Normaal gesproken zijn internodiën lang en bieden ze een afstand van enkele centimeters tussen aangrenzende knopen. Sommige planten vallen echter op door hoe dicht hun bladeren, en dus hun knopen, altijd bij elkaar zitten. Dwergconiferen hebben bijvoorbeeld dicht bij elkaar gelegen knopen. Taxussen en buxussen , met hun dichte bladeren, hebben ook altijd korte internodiën. Dit feit is de reden waarom deze planten in elke vorm kunnen worden gesnoeid of gesnoeid, inclusief de speciale gebeeldhouwde vormen van topiary’s.
Snoeien
Of u nu nieuw bent met snoeien of er gewoon wat tegenop ziet, het vinden van de knoop is een belangrijke stap in het snoeiproces.
- Snoei altijd net boven een knoop op een stengel . Op deze manier zullen de slapende knoppen in de knoop zelf uitgroeien tot nieuwe stengels. Als u onder een knoop knipt, laat u een deel van de stengel (de internodiën) over waar geen nieuwe stengels kunnen groeien. Dit deel zal vatbaar zijn voor rotting en wordt vatbaar voor ziekten die uw plant kunnen doden.
- Snoei boven knopen met knoppen die van het midden van de plant af staan . De nieuwe groei zal in die richting groeien, waardoor het midden van de plant open blijft voor lucht en licht. Dit voorkomt ziekten en plagen.
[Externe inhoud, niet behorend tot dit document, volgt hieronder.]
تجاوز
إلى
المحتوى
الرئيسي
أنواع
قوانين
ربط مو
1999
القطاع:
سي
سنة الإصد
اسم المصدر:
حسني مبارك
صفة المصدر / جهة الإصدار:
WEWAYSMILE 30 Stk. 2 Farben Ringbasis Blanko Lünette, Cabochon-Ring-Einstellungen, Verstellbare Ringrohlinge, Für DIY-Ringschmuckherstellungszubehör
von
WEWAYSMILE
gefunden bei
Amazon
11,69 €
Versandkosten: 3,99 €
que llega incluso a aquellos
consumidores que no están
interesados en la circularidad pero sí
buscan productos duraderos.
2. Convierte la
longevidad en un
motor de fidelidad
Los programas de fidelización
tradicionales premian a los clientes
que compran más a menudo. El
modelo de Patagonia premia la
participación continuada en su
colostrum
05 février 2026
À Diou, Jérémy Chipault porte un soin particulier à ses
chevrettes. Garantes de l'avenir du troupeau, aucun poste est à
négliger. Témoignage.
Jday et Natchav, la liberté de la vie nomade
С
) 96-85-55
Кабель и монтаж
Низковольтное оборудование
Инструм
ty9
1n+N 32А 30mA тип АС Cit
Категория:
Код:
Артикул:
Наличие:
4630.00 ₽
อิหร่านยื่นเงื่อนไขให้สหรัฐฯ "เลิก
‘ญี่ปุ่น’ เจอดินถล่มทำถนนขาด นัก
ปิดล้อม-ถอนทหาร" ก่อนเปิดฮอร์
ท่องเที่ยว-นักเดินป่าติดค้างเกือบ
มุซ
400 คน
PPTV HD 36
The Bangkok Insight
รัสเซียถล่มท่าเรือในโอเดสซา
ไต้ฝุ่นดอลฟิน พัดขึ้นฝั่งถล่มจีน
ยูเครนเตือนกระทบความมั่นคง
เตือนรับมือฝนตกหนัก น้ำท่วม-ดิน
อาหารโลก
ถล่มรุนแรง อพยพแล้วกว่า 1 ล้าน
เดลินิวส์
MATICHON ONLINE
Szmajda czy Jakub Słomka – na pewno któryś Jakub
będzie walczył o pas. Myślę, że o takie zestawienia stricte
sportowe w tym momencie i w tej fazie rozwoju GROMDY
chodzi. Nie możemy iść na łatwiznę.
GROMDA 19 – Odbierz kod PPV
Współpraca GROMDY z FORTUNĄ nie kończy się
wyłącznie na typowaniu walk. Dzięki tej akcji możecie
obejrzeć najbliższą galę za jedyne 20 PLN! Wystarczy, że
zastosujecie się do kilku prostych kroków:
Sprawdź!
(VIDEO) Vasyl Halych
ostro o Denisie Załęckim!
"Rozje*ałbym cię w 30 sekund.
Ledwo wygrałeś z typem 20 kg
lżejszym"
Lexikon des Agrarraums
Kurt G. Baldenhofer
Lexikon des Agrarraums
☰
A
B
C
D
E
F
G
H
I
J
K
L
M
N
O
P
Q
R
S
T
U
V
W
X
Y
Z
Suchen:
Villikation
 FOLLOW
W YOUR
Dit werkt ook goed als u een plant vormgeeft. Bijvoorbeeld, bij het snoeien van rozen, kunt u terugsnoeien tot knopen met knoppen die naar buiten staan, omdat dit de groei naar buiten bevordert, waardoor de plant een mooie open vorm krijgt.
Voortplanting
Veel soorten planten, zowel houtachtige als kruidachtige, kunnen worden vermeerderd door stengelstekken, een proces dat een plant oplevert die identiek is aan zijn ouder. Een stek van ongeveer 6 inch of langer wordt van de moederplant genomen om in de grond te wortelen. Voor succesvolle worteling, knipt u direct onder een knoop, omdat dit het gebied is dat de wortels zal produceren. De stek heeft ook een eindknop of een andere knoop boven de grondlijn nodig waar de nieuwe stengel en takgroei kan plaatsvinden.
Enten
In tegenstelling tot snoeien, wanneer u sneden wilt maken voor enten – het verbinden van een takweefselsegment van een plant met het stengelweefsel van een andere waardplant – maakt u deze sneden in de waardplant niet in de buurt van de knopen, maar dwars door het midden van een internodiën. Bij de zweep- en tongent bijvoorbeeld, moeten er zorgvuldige sneden worden gemaakt langs de nerf van het hout in de internodiënruimte. Als u deze sneden door de dikke, knobbelige knopen zou maken, zouden ze niet recht zijn en zou de entverbinding waarschijnlijk mislukken.
Omdat zich in de knopen het beste helende en groeiende weefsel van de plant bevindt, worden de enten altijd zo gekozen dat ze minstens één gezonde knoop met één of meer sterke knoppen hebben.